Take the entries below and write them out exactly, with each picture removed.

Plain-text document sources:

-------------------------

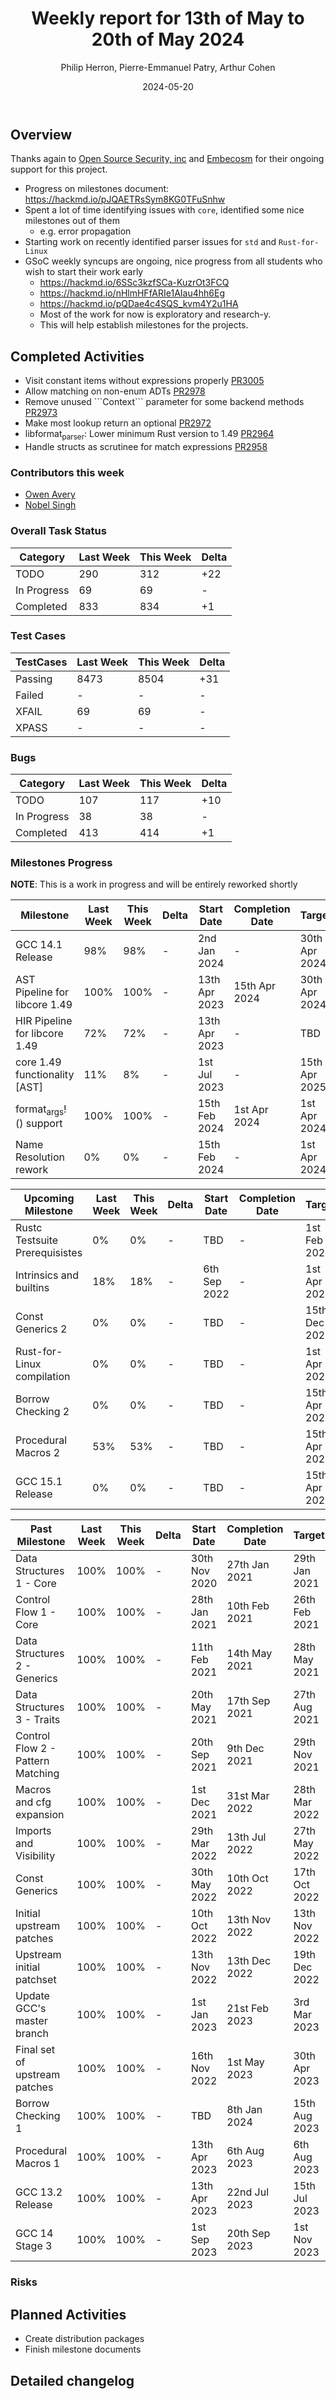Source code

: #+title:  Weekly report for 13th of May to 20th of May 2024
#+author: Philip Herron, Pierre-Emmanuel Patry, Arthur Cohen
#+date:   2024-05-20

** Overview

Thanks again to [[https://opensrcsec.com/][Open Source Security, inc]] and [[https://www.embecosm.com/][Embecosm]] for their ongoing support for this project.

- Progress on milestones document: https://hackmd.io/pJQAETRsSym8KG0TFuSnhw
- Spent a lot of time identifying issues with ~core~, identified some nice milestones out of them
  - e.g. error propagation
- Starting work on recently identified parser issues for ~std~ and ~Rust-for-Linux~
- GSoC weekly syncups are ongoing, nice progress from all students who wish to start their work early
  - https://hackmd.io/6SSc3kzfSCa-KuzrOt3FCQ
  - https://hackmd.io/nHlmHFfARIe1AIau4hh6Eg
  - https://hackmd.io/pQDae4c4SQS_kvm4Y2u1HA
  - Most of the work for now is exploratory and research-y.
  - This will help establish milestones for the projects.

** Completed Activities

- Visit constant items without expressions properly              [[https://github.com/rust-gcc/gccrs/3005][PR3005]]
- Allow matching on non-enum ADTs                                [[https://github.com/rust-gcc/gccrs/2978][PR2978]]
- Remove unused ```Context``` parameter for some backend methods [[https://github.com/rust-gcc/gccrs/2973][PR2973]]
- Make most lookup return an optional                            [[https://github.com/rust-gcc/gccrs/2972][PR2972]]
- libformat_parser: Lower minimum Rust version to 1.49           [[https://github.com/rust-gcc/gccrs/2964][PR2964]]
- Handle structs as scrutinee for match expressions              [[https://github.com/rust-gcc/gccrs/2958][PR2958]]

*** Contributors this week

- [[https://github.com/powerboat9][Owen Avery]]
- [[https://github.com/nobel-sh][Nobel Singh]]

*** Overall Task Status

| Category    | Last Week | This Week | Delta |
|-------------+-----------+-----------+-------|
| TODO        |       290 |       312 |   +22 |
| In Progress |        69 |        69 |     - |
| Completed   |       833 |       834 |    +1 |

*** Test Cases

| TestCases | Last Week | This Week | Delta |
|-----------+-----------+-----------+-------|
| Passing   | 8473      | 8504      |   +31 |
| Failed    | -         | -         |     - |
| XFAIL     | 69        | 69        |     - |
| XPASS     | -         | -         |     - |

*** Bugs

| Category    | Last Week | This Week | Delta |
|-------------+-----------+-----------+-------|
| TODO        |       107 |       117 |   +10 |
| In Progress |        38 |        38 |     - |
| Completed   |       413 |       414 |    +1 |

*** Milestones Progress

*NOTE*: This is a work in progress and will be entirely reworked shortly

| Milestone                         | Last Week | This Week | Delta | Start Date    | Completion Date | Target        |
|-----------------------------------+-----------+-----------+-------+---------------+-----------------+---------------|
| GCC 14.1 Release                  |       98% |       98% | -     |  2nd Jan 2024 | -               | 30th Apr 2024 |
| AST Pipeline for libcore 1.49     |      100% |      100% | -     | 13th Apr 2023 | 15th Apr 2024   | 30th Apr 2024 |
| HIR Pipeline for libcore 1.49     |       72% |       72% | -     | 13th Apr 2023 | -               | TBD           |
| core 1.49 functionality [AST]     |       11% |        8% | -     |  1st Jul 2023 | -               | 15th Apr 2025 |
| format_args!() support            |      100% |      100% | -     | 15th Feb 2024 | 1st Apr 2024    |  1st Apr 2024 |
| Name Resolution rework            |        0% |        0% | -     | 15th Feb 2024 | -               |  1st Apr 2024 |

| Upcoming Milestone                | Last Week | This Week | Delta | Start Date    | Completion Date | Target        |
|-----------------------------------+-----------+-----------+-------+---------------+-----------------+---------------|
| Rustc Testsuite Prerequisistes    |        0% |        0% | -     | TBD           | -               |  1st Feb 2024 |
| Intrinsics and builtins           |       18% |       18% | -     |  6th Sep 2022 | -               |  1st Apr 2025 |
| Const Generics 2                  |        0% |        0% | -     | TBD           | -               | 15th Dec 2024 |
| Rust-for-Linux compilation        |        0% |        0% | -     | TBD           | -               |  1st Apr 2025 |
| Borrow Checking 2                 |        0% |        0% | -     | TBD           | -               | 15th Apr 2025 |
| Procedural Macros 2               |       53% |       53% | -     | TBD           | -               | 15th Apr 2025 |
| GCC 15.1 Release                  |        0% |        0% | -     | TBD           | -               | 15th Apr 2025 |

| Past Milestone                    | Last Week | This Week | Delta | Start Date    | Completion Date | Target        |
|-----------------------------------+-----------+-----------+-------+---------------+-----------------+---------------|
| Data Structures 1 - Core          |      100% |      100% | -     | 30th Nov 2020 | 27th Jan 2021   | 29th Jan 2021 |
| Control Flow 1 - Core             |      100% |      100% | -     | 28th Jan 2021 | 10th Feb 2021   | 26th Feb 2021 |
| Data Structures 2 - Generics      |      100% |      100% | -     | 11th Feb 2021 | 14th May 2021   | 28th May 2021 |
| Data Structures 3 - Traits        |      100% |      100% | -     | 20th May 2021 | 17th Sep 2021   | 27th Aug 2021 |
| Control Flow 2 - Pattern Matching |      100% |      100% | -     | 20th Sep 2021 |  9th Dec 2021   | 29th Nov 2021 |
| Macros and cfg expansion          |      100% |      100% | -     |  1st Dec 2021 | 31st Mar 2022   | 28th Mar 2022 |
| Imports and Visibility            |      100% |      100% | -     | 29th Mar 2022 | 13th Jul 2022   | 27th May 2022 |
| Const Generics                    |      100% |      100% | -     | 30th May 2022 | 10th Oct 2022   | 17th Oct 2022 |
| Initial upstream patches          |      100% |      100% | -     | 10th Oct 2022 | 13th Nov 2022   | 13th Nov 2022 |
| Upstream initial patchset         |      100% |      100% | -     | 13th Nov 2022 | 13th Dec 2022   | 19th Dec 2022 |
| Update GCC's master branch        |      100% |      100% | -     |  1st Jan 2023 | 21st Feb 2023   |  3rd Mar 2023 |
| Final set of upstream patches     |      100% |      100% | -     | 16th Nov 2022 |  1st May 2023   | 30th Apr 2023 |
| Borrow Checking 1                 |      100% |      100% | -     | TBD           |  8th Jan 2024   | 15th Aug 2023 |
| Procedural Macros 1               |      100% |      100% | -     | 13th Apr 2023 | 6th Aug 2023    |  6th Aug 2023 |
| GCC 13.2 Release                  |      100% |      100% | -     | 13th Apr 2023 | 22nd Jul 2023   | 15th Jul 2023 |
| GCC 14 Stage 3                    |      100% |      100% | -     |  1st Sep 2023 | 20th Sep 2023   |  1st Nov 2023 |

*** Risks

** Planned Activities

- Create distribution packages
- Finish milestone documents

** Detailed changelog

-------------------------

- **Expected output**:
Source code

: #+title:  Weekly report for 13th of May to 20th of May 2024
#+author: Philip Herron, Pierre-Emmanuel Patry, Arthur Cohen
#+date:   2024-05-20

** Overview

Thanks again to [[https://opensrcsec.com/][Open Source Security, inc]] and [[https://www.embecosm.com/][Embecosm]] for their ongoing support for this project.

- Progress on milestones document: https://hackmd.io/pJQAETRsSym8KG0TFuSnhw
- Spent a lot of time identifying issues with ~core~, identified some nice milestones out of them
  - e.g. error propagation
- Starting work on recently identified parser issues for ~std~ and ~Rust-for-Linux~
- GSoC weekly syncups are ongoing, nice progress from all students who wish to start their work early
  - https://hackmd.io/6SSc3kzfSCa-KuzrOt3FCQ
  - https://hackmd.io/nHlmHFfARIe1AIau4hh6Eg
  - https://hackmd.io/pQDae4c4SQS_kvm4Y2u1HA
  - Most of the work for now is exploratory and research-y.
  - This will help establish milestones for the projects.

** Completed Activities

- Visit constant items without expressions properly              [[https://github.com/rust-gcc/gccrs/3005][PR3005]]
- Allow matching on non-enum ADTs                                [[https://github.com/rust-gcc/gccrs/2978][PR2978]]
- Remove unused ```Context``` parameter for some backend methods [[https://github.com/rust-gcc/gccrs/2973][PR2973]]
- Make most lookup return an optional                            [[https://github.com/rust-gcc/gccrs/2972][PR2972]]
- libformat_parser: Lower minimum Rust version to 1.49           [[https://github.com/rust-gcc/gccrs/2964][PR2964]]
- Handle structs as scrutinee for match expressions              [[https://github.com/rust-gcc/gccrs/2958][PR2958]]

*** Contributors this week

- [[https://github.com/powerboat9][Owen Avery]]
- [[https://github.com/nobel-sh][Nobel Singh]]

*** Overall Task Status

| Category    | Last Week | This Week | Delta |
|-------------+-----------+-----------+-------|
| TODO        |       290 |       312 |   +22 |
| In Progress |        69 |        69 |     - |
| Completed   |       833 |       834 |    +1 |

*** Test Cases

| TestCases | Last Week | This Week | Delta |
|-----------+-----------+-----------+-------|
| Passing   | 8473      | 8504      |   +31 |
| Failed    | -         | -         |     - |
| XFAIL     | 69        | 69        |     - |
| XPASS     | -         | -         |     - |

*** Bugs

| Category    | Last Week | This Week | Delta |
|-------------+-----------+-----------+-------|
| TODO        |       107 |       117 |   +10 |
| In Progress |        38 |        38 |     - |
| Completed   |       413 |       414 |    +1 |

*** Milestones Progress

*NOTE*: This is a work in progress and will be entirely reworked shortly

| Milestone                         | Last Week | This Week | Delta | Start Date    | Completion Date | Target        |
|-----------------------------------+-----------+-----------+-------+---------------+-----------------+---------------|
| GCC 14.1 Release                  |       98% |       98% | -     |  2nd Jan 2024 | -               | 30th Apr 2024 |
| AST Pipeline for libcore 1.49     |      100% |      100% | -     | 13th Apr 2023 | 15th Apr 2024   | 30th Apr 2024 |
| HIR Pipeline for libcore 1.49     |       72% |       72% | -     | 13th Apr 2023 | -               | TBD           |
| core 1.49 functionality [AST]     |       11% |        8% | -     |  1st Jul 2023 | -               | 15th Apr 2025 |
| format_args!() support            |      100% |      100% | -     | 15th Feb 2024 | 1st Apr 2024    |  1st Apr 2024 |
| Name Resolution rework            |        0% |        0% | -     | 15th Feb 2024 | -               |  1st Apr 2024 |

| Upcoming Milestone                | Last Week | This Week | Delta | Start Date    | Completion Date | Target        |
|-----------------------------------+-----------+-----------+-------+---------------+-----------------+---------------|
| Rustc Testsuite Prerequisistes    |        0% |        0% | -     | TBD           | -               |  1st Feb 2024 |
| Intrinsics and builtins           |       18% |       18% | -     |  6th Sep 2022 | -               |  1st Apr 2025 |
| Const Generics 2                  |        0% |        0% | -     | TBD           | -               | 15th Dec 2024 |
| Rust-for-Linux compilation        |        0% |        0% | -     | TBD           | -               |  1st Apr 2025 |
| Borrow Checking 2                 |        0% |        0% | -     | TBD           | -               | 15th Apr 2025 |
| Procedural Macros 2               |       53% |       53% | -     | TBD           | -               | 15th Apr 2025 |
| GCC 15.1 Release                  |        0% |        0% | -     | TBD           | -               | 15th Apr 2025 |

| Past Milestone                    | Last Week | This Week | Delta | Start Date    | Completion Date | Target        |
|-----------------------------------+-----------+-----------+-------+---------------+-----------------+---------------|
| Data Structures 1 - Core          |      100% |      100% | -     | 30th Nov 2020 | 27th Jan 2021   | 29th Jan 2021 |
| Control Flow 1 - Core             |      100% |      100% | -     | 28th Jan 2021 | 10th Feb 2021   | 26th Feb 2021 |
| Data Structures 2 - Generics      |      100% |      100% | -     | 11th Feb 2021 | 14th May 2021   | 28th May 2021 |
| Data Structures 3 - Traits        |      100% |      100% | -     | 20th May 2021 | 17th Sep 2021   | 27th Aug 2021 |
| Control Flow 2 - Pattern Matching |      100% |      100% | -     | 20th Sep 2021 |  9th Dec 2021   | 29th Nov 2021 |
| Macros and cfg expansion          |      100% |      100% | -     |  1st Dec 2021 | 31st Mar 2022   | 28th Mar 2022 |
| Imports and Visibility            |      100% |      100% | -     | 29th Mar 2022 | 13th Jul 2022   | 27th May 2022 |
| Const Generics                    |      100% |      100% | -     | 30th May 2022 | 10th Oct 2022   | 17th Oct 2022 |
| Initial upstream patches          |      100% |      100% | -     | 10th Oct 2022 | 13th Nov 2022   | 13th Nov 2022 |
| Upstream initial patchset         |      100% |      100% | -     | 13th Nov 2022 | 13th Dec 2022   | 19th Dec 2022 |
| Update GCC's master branch        |      100% |      100% | -     |  1st Jan 2023 | 21st Feb 2023   |  3rd Mar 2023 |
| Final set of upstream patches     |      100% |      100% | -     | 16th Nov 2022 |  1st May 2023   | 30th Apr 2023 |
| Borrow Checking 1                 |      100% |      100% | -     | TBD           |  8th Jan 2024   | 15th Aug 2023 |
| Procedural Macros 1               |      100% |      100% | -     | 13th Apr 2023 | 6th Aug 2023    |  6th Aug 2023 |
| GCC 13.2 Release                  |      100% |      100% | -     | 13th Apr 2023 | 22nd Jul 2023   | 15th Jul 2023 |
| GCC 14 Stage 3                    |      100% |      100% | -     |  1st Sep 2023 | 20th Sep 2023   |  1st Nov 2023 |

*** Risks

** Planned Activities

- Create distribution packages
- Finish milestone documents

** Detailed changelog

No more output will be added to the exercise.